Под впечатлением разговора со Штюрмером, о котором я не мог им рассказать, не рискуя вызвать крупнейший дипломатический инцидент, я шёл на этот ужин без всякой радости, думая, что то, что нас так связывало, несмотря на различие в оттенках, — это мысль о продолжении войны до достойного конца, — скоро уже может нас разобщить. Нольде тогда, в конце сентября 1916 г., хотя и посмеивался над непреклонностью союзников, но безусловно не был сторонником изолированного выхода России из войны. На этом ужине нас было только четверо, причём двое из нас — Нольде и Горлов — покинули Юрисконсультскую часть, где за столь короткий срок нашей совместной работы так всё изменилось.
Вспоминая, что было, и переходя к печальному и гнетущему настоящему, Нольде, самый старший из нас по своему пребыванию в дипломатическом ведомстве, дал подробную характеристику всех тех министров, которых он застал, — графа Ламздорфа, Извольского, Сазонова. Рассказал он и о том, как перед II Гаагской конференцией разъезжал с Мартенсом в начале 1907 г. по европейским дворам, чтобы подготовить эту конференцию, и о приёмах Вильгельма II и Франца-Иосифа. Про Вильгельма II он заметил, что это «крупный европеец» по внешности, грубоватый, но «откровенный». Несмотря на присутствие Мартенса, он прямо сказал русской делегации, что «уничтожения войны можно добиться только уничтожением человечества» — острота весьма двусмысленная. Нольде, однако, прибавил, что, по его мнению, Вильгельм II «милитарист, но пацифист», и изложил довольно парадоксальную теорию «пацифизма» Вильгельма II, вся политика которого сводилась «к бряцанию оружием и языком», но на деле Вильгельм II не хотел воевать. В доказательство он приводил рассуждения Вильгельма II с Мартенсом на обеде в честь русской делегации в 1907 г. о возможности русско-германской войны и способах её избежать.

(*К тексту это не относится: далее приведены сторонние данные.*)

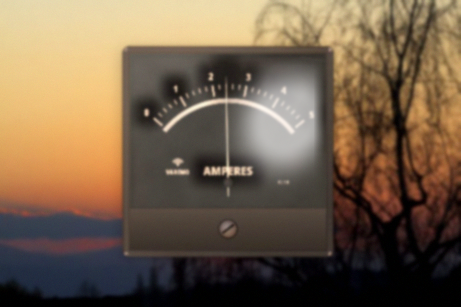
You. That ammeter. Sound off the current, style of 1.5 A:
2.4 A
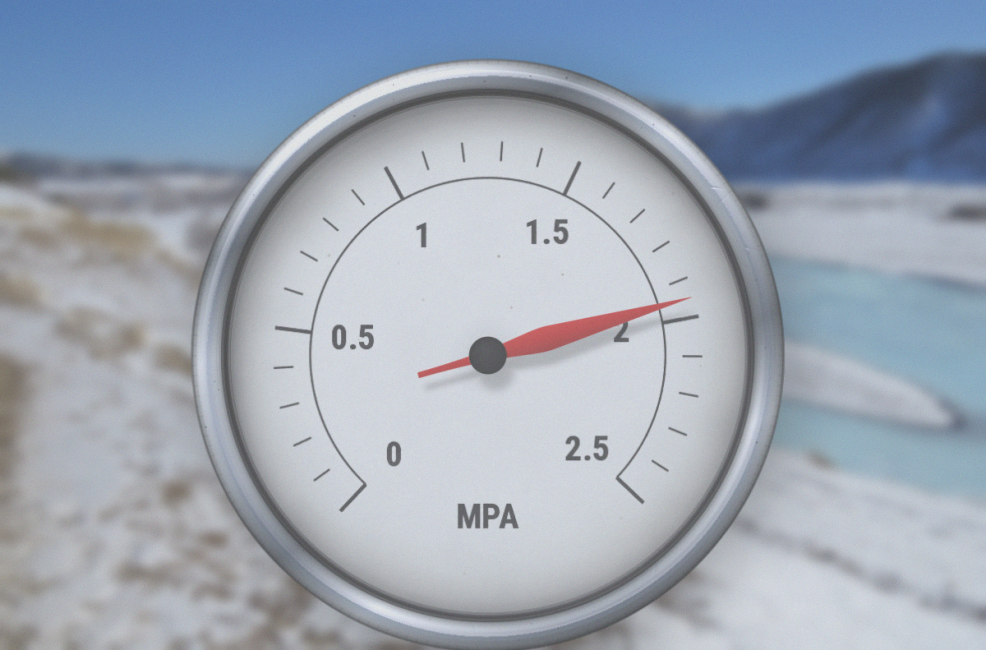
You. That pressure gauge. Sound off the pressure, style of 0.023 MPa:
1.95 MPa
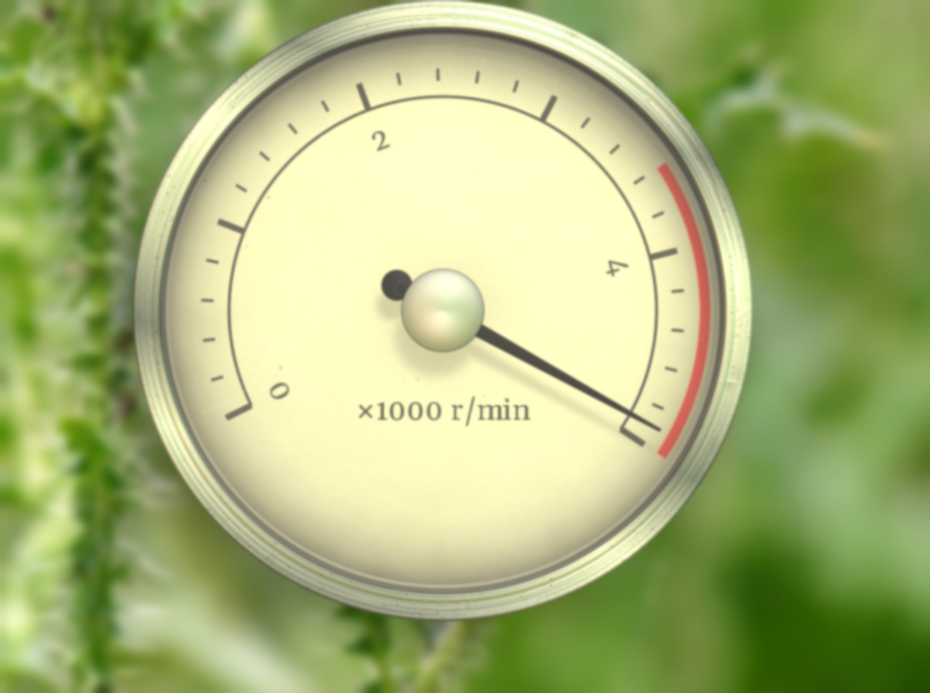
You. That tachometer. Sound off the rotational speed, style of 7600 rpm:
4900 rpm
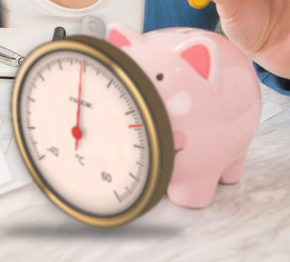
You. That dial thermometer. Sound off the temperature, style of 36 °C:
10 °C
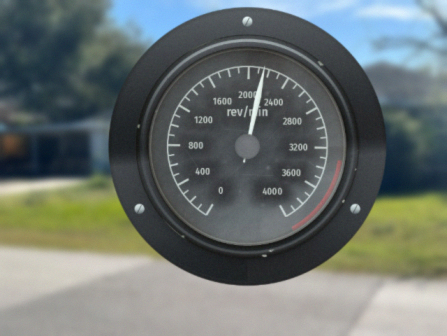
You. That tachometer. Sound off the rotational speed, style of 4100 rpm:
2150 rpm
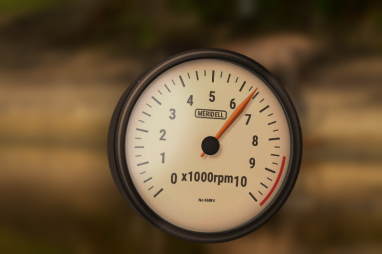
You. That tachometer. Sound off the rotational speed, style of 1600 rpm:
6375 rpm
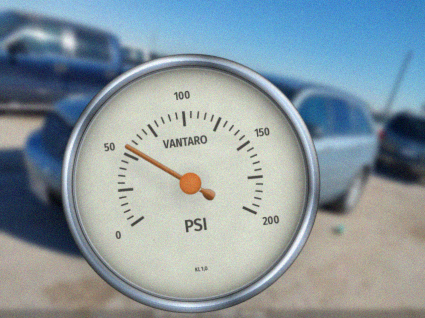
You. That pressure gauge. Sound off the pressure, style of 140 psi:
55 psi
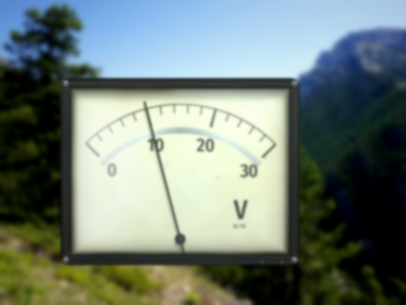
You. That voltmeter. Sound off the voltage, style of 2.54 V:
10 V
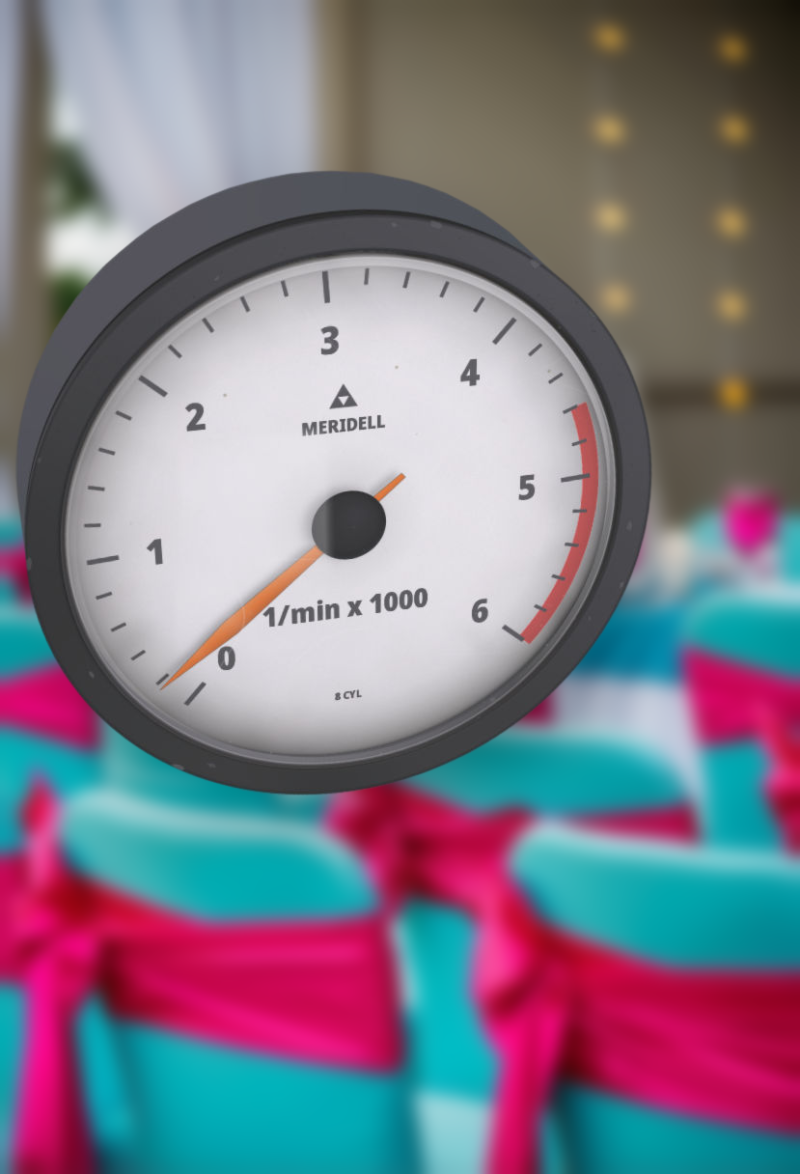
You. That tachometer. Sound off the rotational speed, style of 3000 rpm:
200 rpm
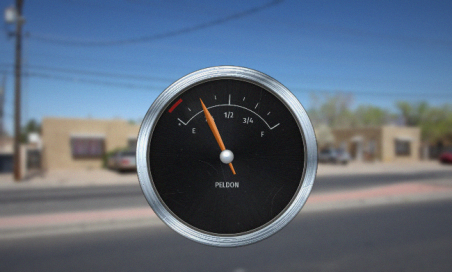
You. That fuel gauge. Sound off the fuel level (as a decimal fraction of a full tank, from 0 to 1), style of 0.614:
0.25
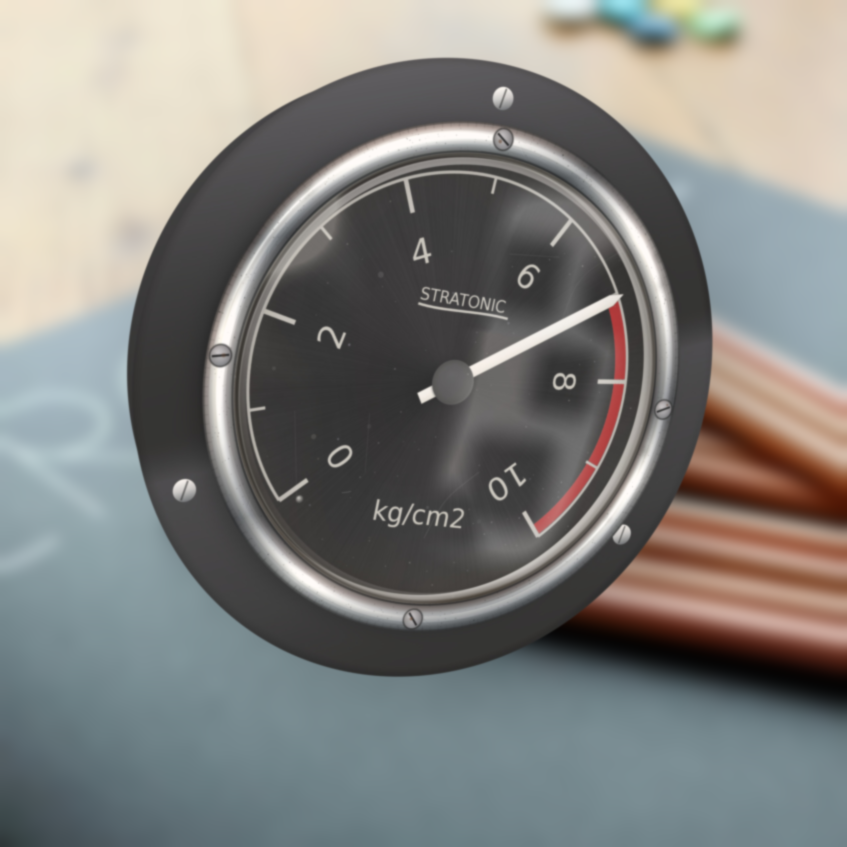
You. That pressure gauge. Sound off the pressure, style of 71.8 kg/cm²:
7 kg/cm²
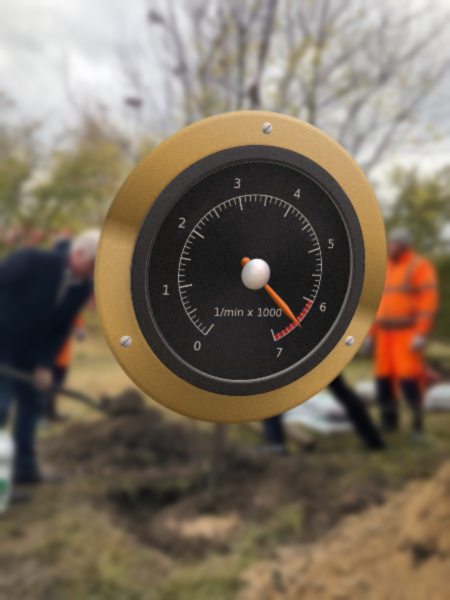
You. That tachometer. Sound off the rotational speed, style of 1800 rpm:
6500 rpm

Эти слова Нольде о Вильгельме II в связи со стремлениями Германии вступить в сепаратные соглашения с союзниками, о чём мне только что говорил Нератов, и в связи с тем, что я выслушал о «мире» от Штюрмера, были настолько злободневны, что я не удержался и спросил Нольде о том, о чём у нас ежедневно говорили в министерстве, — что он думает о Штюрмере и о цели его назначения министром. Нольде ответил без обиняков, что считает назначение Штюрмера «тёмным» с точки зрения его дипломатического смысла. В отношении личности Штюрмера он сказал, что, насколько он, Нольде, узнал его из постоянных деловых с ним сношений, Штюрмер в делах желал бы, чтобы «всё делалось само собой, без его, Штюрмера, участия», и что когда приходится требовать от него активности, то это совершенно безнадёжно.

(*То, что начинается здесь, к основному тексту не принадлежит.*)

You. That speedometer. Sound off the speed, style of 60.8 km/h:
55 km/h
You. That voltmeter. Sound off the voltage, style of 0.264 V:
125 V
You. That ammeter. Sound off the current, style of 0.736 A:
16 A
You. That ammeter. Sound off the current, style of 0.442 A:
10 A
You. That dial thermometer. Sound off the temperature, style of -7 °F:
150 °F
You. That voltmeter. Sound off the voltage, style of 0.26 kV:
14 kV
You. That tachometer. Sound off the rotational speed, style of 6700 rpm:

Эта характеристика Штюрмера была общеизвестна, но в отношении самого щекотливого вопроса — касательно сепаратного мира — Нольде сказал, что он в это не верит, что для этого нужен человек совершенно другого калибра и что Штюрмер ни разу с ним в беседах не позволил себе ни малейшего намёка на эту тему. Признание Нольде было бы убедительно, если бы он не добавил, что в последнее время «Штюрмер горько жалуется на союзников, которые не понимают положения России и не хотят видеть несомненные признаки отрезвления Германии». Горлов спросил Нольде, не говорил ли Штюрмер конкретнее. Нольде несколько смутился и сказал: «Ведь нельзя же так просто взять да и выпрыгнуть из войны, можно и ноги поломать, я это прямо Штюрмеру сказал».

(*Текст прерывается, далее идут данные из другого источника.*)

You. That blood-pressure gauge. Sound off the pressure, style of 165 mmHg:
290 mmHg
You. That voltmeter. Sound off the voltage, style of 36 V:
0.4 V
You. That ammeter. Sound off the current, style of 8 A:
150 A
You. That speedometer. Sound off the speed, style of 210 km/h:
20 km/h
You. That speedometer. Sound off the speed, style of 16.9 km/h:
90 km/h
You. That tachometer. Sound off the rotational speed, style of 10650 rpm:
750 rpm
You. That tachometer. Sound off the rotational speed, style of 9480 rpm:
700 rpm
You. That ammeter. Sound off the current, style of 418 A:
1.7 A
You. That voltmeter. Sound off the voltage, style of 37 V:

Расспрашивать далее было бы явно неделикатно, и в другое время мне и в голову не пришло бы на «чествовании» Нольде его допрашивать, но под влиянием моего собственного разговора со Штюрмером, который в смысле конкретности носил гораздо более рельефный характер, я увидел, что мои подозрения всё же имели некоторые основания, так как не стал бы Нольде ни с того ни с сего говорить о «выпрыгивании» России из войны со Штюрмером. Затем разговор опять перешёл на дипломатические и ведомственные темы, но уже гораздо менее злободневные.
Прежде чем я узнал от Нератова о причинах и подоплёке разговора со мной Штюрмера, одно немаловажное событие произошло в жизни нашего министерства, а именно внезапное увольнение В.А. Арцимовича с поста товарища министра и назначение на его место Александра Александровича Половцова. Арцимович не играл большой политической роли в министерстве именно ввиду того, что его пост был предназначен не для политики, которой занимался Нератов, а для вопросов личного состава и хозяйственных дел, которых было немало, если отнести к этому и дела консульские. Лично Арцимович был обязан своим назначением Сазонову, и преданность его Сазонову могла служить мотивом для увольнения Арцимовича Штюрмером, но при более вдумчивом отношении это объяснение никуда не годилось.